The way I'd answer the question is that if you need authorization to be 
enforced by the underlying data store, then the data store must have the 
capability of inbound impersonation. Over time, many storage systems have added 
that function. There was a time in the not too distant past when many 
relational databases didn't support inbound impersonation.

The challenge is that what I'd call "simple file systems" don't usually support 
impersonation. The closest work that I'm aware of was a project by IBM long ago 
on AIX to support identity on a per thread, rather than per process basis and 
the file system honored that.

As Ted pointed out previously with the coarse grained process level security 
model typical of unix file systems, you have to create another process which 
has performance and complexity implications. Not unsolvable of course.

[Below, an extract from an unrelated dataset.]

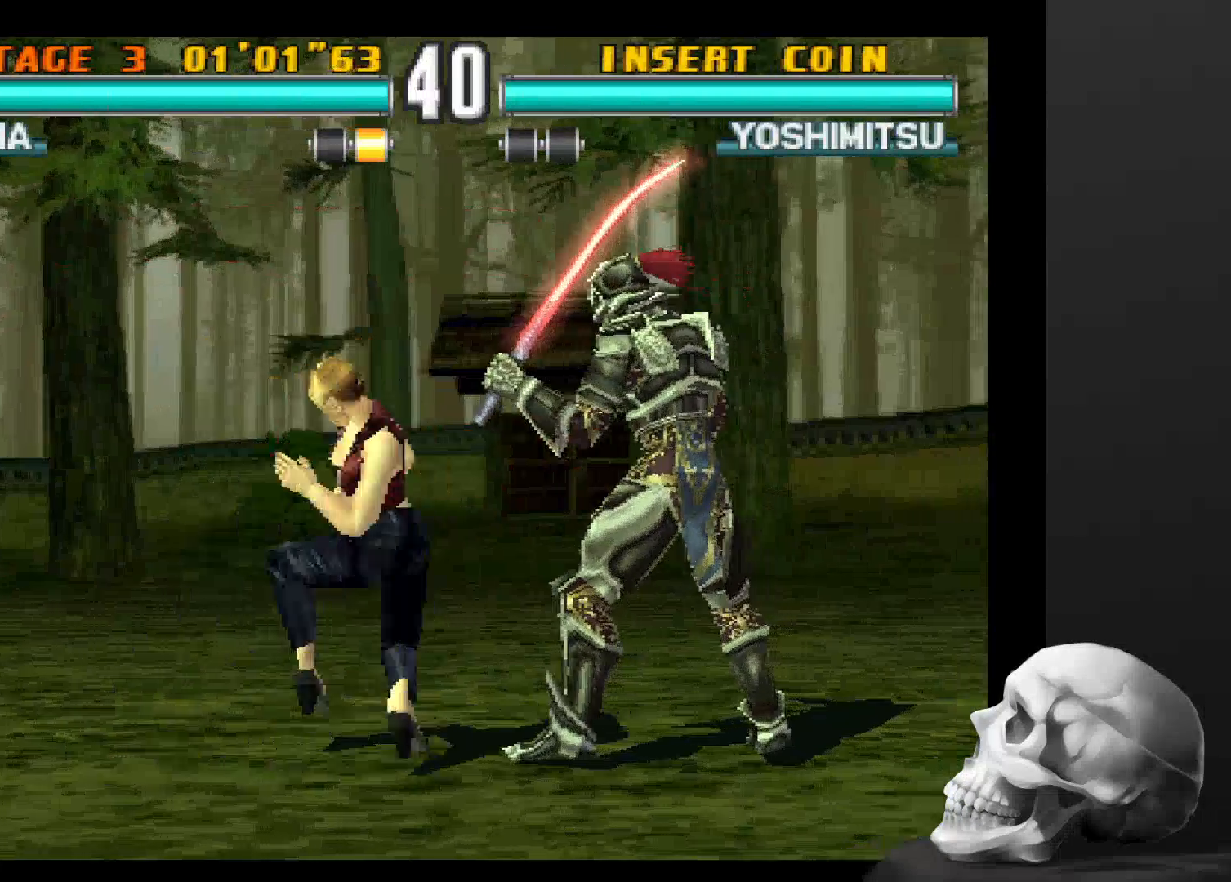
{"buttons": ["CIRCLE"], "left_stick": "center", "right_stick": "center", "events": []}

If someone uses a storage system that lacks the needed inbound 
impersonation/identity projection then another solution must be found. As Ted 
points out one option is perimeter security.  Another solution is a product 
that does authorization at a higher level. To a degree Drill views can do this. 
Some other products may have more complex authorization in the higher level 
engine and not rely on the datastore. I'm not a fan of that because it makes 
bypass a little too easy for my taste, but life is full of complex tradeoffs.

Keys
_______________________________
Keys Botzum 
Senior Principal Technologist
kbot...@maprtech.com <mailto:kbot...@maprtech.com>
443-718-0098
MapR Technologies 
http://www.mapr.com <http://www.mapr.com/>
> On Jul 1, 2016, at 3:48 PM, Ted Dunning <ted.dunn...@gmail.com> wrote:
> 
> On Fri, Jul 1, 2016 at 11:50 AM, Paul Rogers <prog...@maprtech.com> wrote:
> 
>> All of this is a long-winded way of asking this: What do other “big data”
>> tools do to solve this problem? If one is doing big data, should a
>> distributed file system be a requirement if one wants security?
>> 
> 
> Other big data tools use perimeter security. That is a fundamentally
> troubling approach. Good to do, but hardly sufficient.